Num concelho onde por razões fúteis se abatem árvores protegidas, fica aqui este texto de António Cunha sobre a situação actual do Parque Nacional da Peneda-Gerês. O texto original é apresentado aqui.
Este verão assistiu-se a um aumento significativo de visitantes do PNPG, em particular na área do concelho de Terras de Bouro, o que é, obviamente, positivo para a economia local, mas que traz consigo um conjunto de problemas inerentes ao aumento da pressão humana em áreas protegidas. Importa, pois, que mais que um debate sobre os problemas, haja uma ação efetiva com implementação de medidas concretas, de modo a minimizá-los em próximos anos. Os principais problemas, há muito identificados, são, essencialmente: O trânsito; o estacionamento caótico; o lixo; o desrespeito pelas regras de segurança e pelo dever de proteger, cuidar e preservar a natureza. A estes, acresce um outro com enorme gravidade: Incêndios que todos os anos vão destruindo áreas significativas do parque.

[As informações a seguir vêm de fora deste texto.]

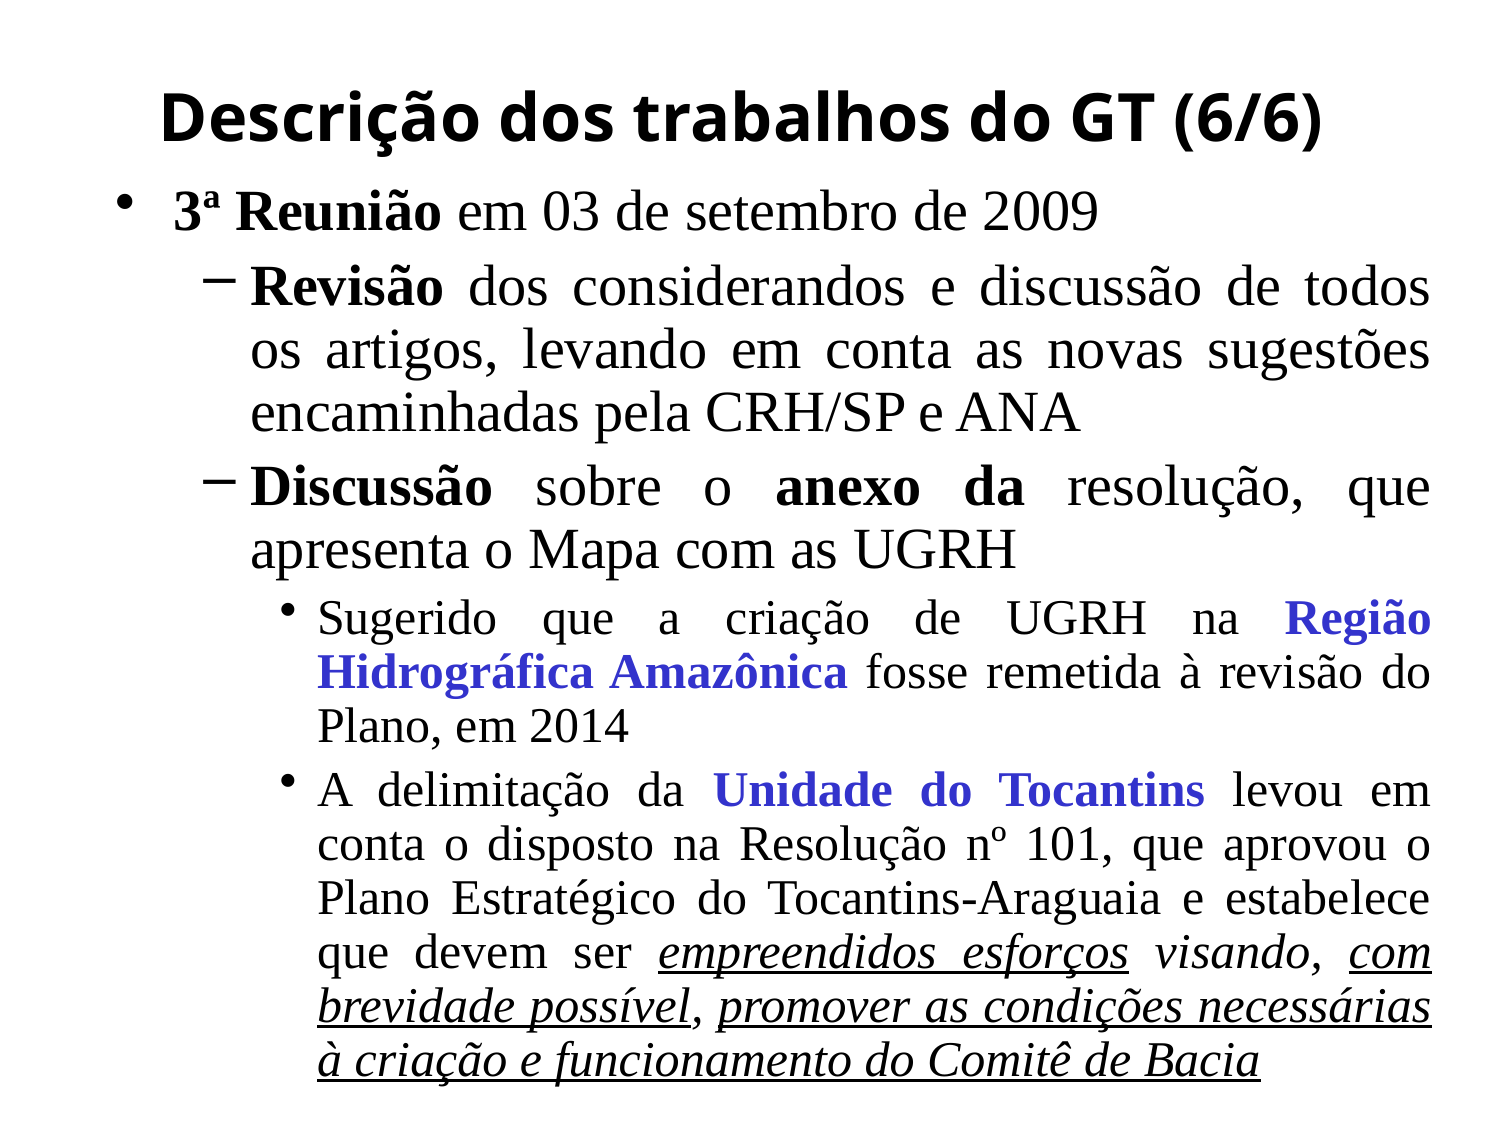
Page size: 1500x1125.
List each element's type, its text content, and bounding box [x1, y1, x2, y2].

title Descrição dos trabalhos do GT (6/6) [0, 77, 1500, 232]
list 3ª Reunião em 03 de setembro de 2009 Revisão dos considerandos e discussão de todos os artigos, levando em conta as novas sugestões encaminhadas pela CRH/SP e ANA Discussão sobre o anexo da resolução, que apresenta o Mapa com as UGRH Sugerido que a criação de UGRH na Região Hidrográfica Amazônica fosse remetida à revisão do Plano, em 2014 A delimitação da Unidade do Tocantins levou em conta o disposto na Resolução nº 101, que aprovou o Plano Estratégico do Tocantins-Araguaia e estabelece que devem ser empreendidos esforços visando, com brevidade possível, promover as condições necessárias à criação e funcionamento do Comitê de Bacia [100, 172, 1448, 1125]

De entre as várias medidas que podem contribuir para minimizar estas situações, uma julgo ser consensual: Aumentar a vigilância. É fundamental uma presença mais efetiva de vigilantes da natureza, para exercer a sua função de vigilância, fiscalização e monitorização dos valores naturais que as áreas classificadas encerram, e também pela função pedagógica e informativa que podem desempenhar.
É notório que o PNPG não dispõe de meios humanos suficientes para cumprir estas funções, de tal modo que, neste verão, as portagens na Mata da Albergaria, apenas funcionaram durante os fins de semana.
Por esta altura, e porque esses problemas se tornam mediáticos, assistimos ao surgimento, na comunicação social, de ministros, secretários de estado e outros responsáveis, para mostrarem a sua “preocupação” e anunciar medidas, que todos sabemos, ficarão esquecidas até ao verão seguinte.
Assim, em plena crise dos incêndios no PNPG, em particular nas serras da Peneda e do Soajo, o Ministro do Ambiente veio anunciar que o PNPG iria ter “rosto” e mais meios. Passadas duas semanas, é anunciada a contratação de 20 vigilantes da natureza, que aumentarão o efetivo dos 119 existentes para a fiscalização e defesa das áreas protegidas que representam 700 mil de um total de dois milhões de hectares incluídos na Rede Natura. Sublinho que esses 20 vigilantes contratados serão para todo o país. Não sei, tão pouco, se algum deles será afeto à área do PNPG, até porque, segundo notícia do Observador: “O Ministério do Ambiente admite que possam ser destacados para áreas com maiores carências, como Algarve, Alentejo e zonas marinhas.
”O Governo invoca “custo incomportável” para limitar contratação de vigilantes da natureza. A contratação dos 200 vigilantes da natureza – que segundo o ICNF, seriam necessários para todo o país – teria um custo de 4 milhões/ano. Certamente que 4 milhões por ano é um valor considerável, mas há também alguns valores consideráveis e que também deviam ser vistos como incomportáveis.
Senão vejamos:
“Cada hora de voo de um Kamov custou 35 mil euros” – Expresso (06.04.2016)
“Estado gastou cinco milhões de euros com aluguer de dois aviões Canadair” – Expresso (16.08.2016)
Só este ano, o PNPG viu cerca de 14% da sua área total ser consumida por incêndios. Qual terá sido o custo no combate a esses incêndios? Dir-me-ão que o aumento de vigilantes não iria acabar com a existência de incêndios. Certamente que não, mas podiam ajudar na prevenção ou mesmo numa resposta mais imediata e efetiva no combate aos mesmos.Existem, ainda, custos que não são mensuráveis. Não se pode quantificar o custo da destruição sistemática e contínua do único Parque Nacional e Reserva Mundial da Biosfera. É um custo? Certamente que é, do mesmo modo que é um custo a preservação do nosso património cultural. Não será, também, uma função do estado zelar pela conservação do seu património natural?
Finalmente, a contratação de vigilantes da natureza, criaria emprego no interior, cada vez mais desertificado, e poderia/deveria ser associado à recuperação das casas florestais, cujo abandono e degradação deveria envergonhar as entidades responsáveis.
O pior é que este é apenas mais um caso paradigmático de dissonância entre o discurso de preocupação com o abandono e desertificação do mundo rural do interior e as medidas efetivas, porque a implementação destas, para o poder central, têm sempre um “custo incomportável”.
António Cunha
Crónica publicada no jornal “O Amarense” de Outubro de 2016.